[Images with lens parameters]
******************************

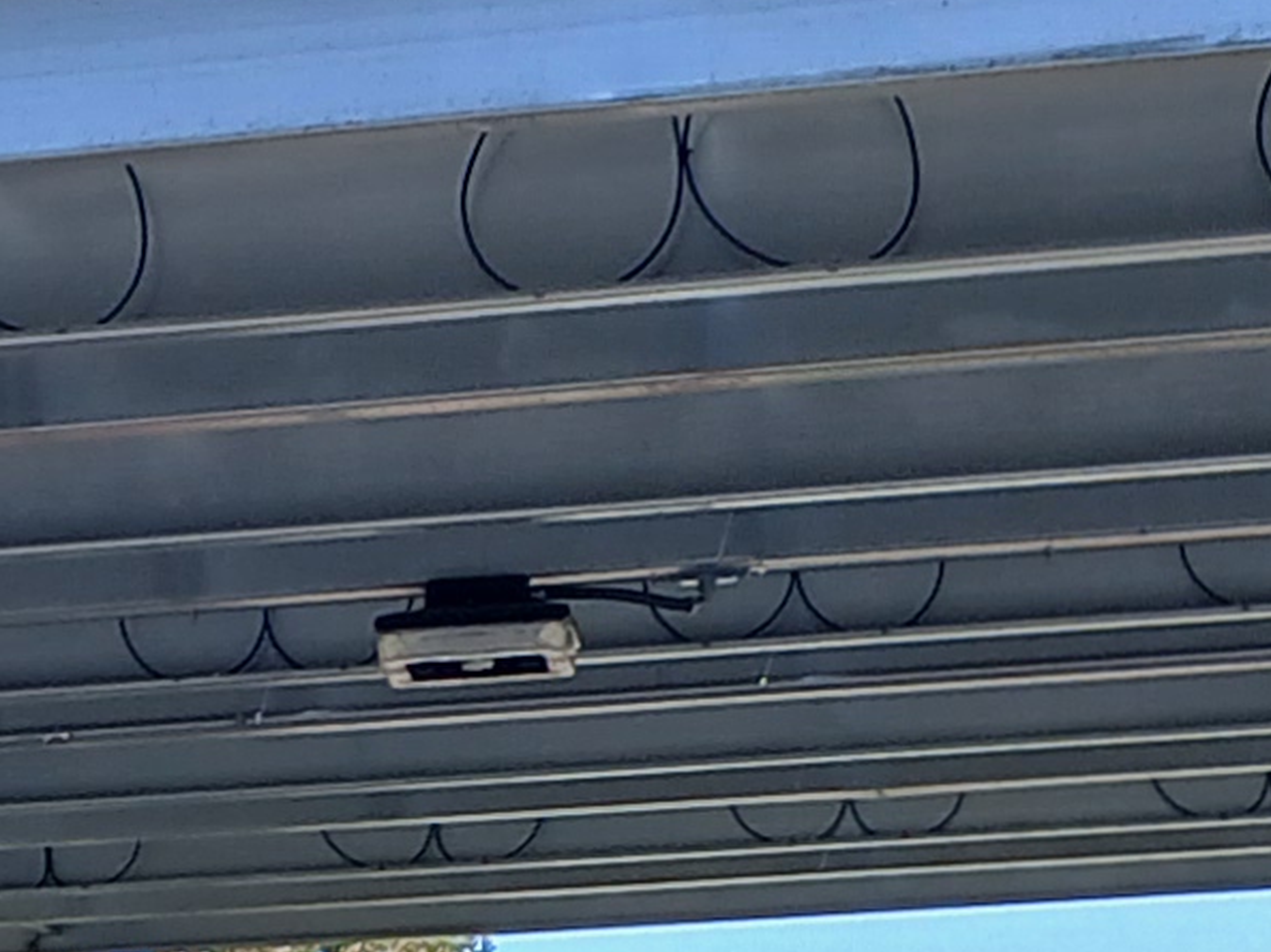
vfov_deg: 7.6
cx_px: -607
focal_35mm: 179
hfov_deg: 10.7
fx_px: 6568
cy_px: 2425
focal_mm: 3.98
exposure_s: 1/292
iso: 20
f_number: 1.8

******************************

* _EXERCISE OBJECTIVE_: Please repeat every record exactly as it stands, leaving out any pictures.

* _OUTPUT OF THE TASK_:
vfov_deg: 7.6
cx_px: -607
focal_35mm: 179
hfov_deg: 10.7
fx_px: 6568
cy_px: 2425
focal_mm: 3.98
exposure_s: 1/292
iso: 20
f_number: 1.8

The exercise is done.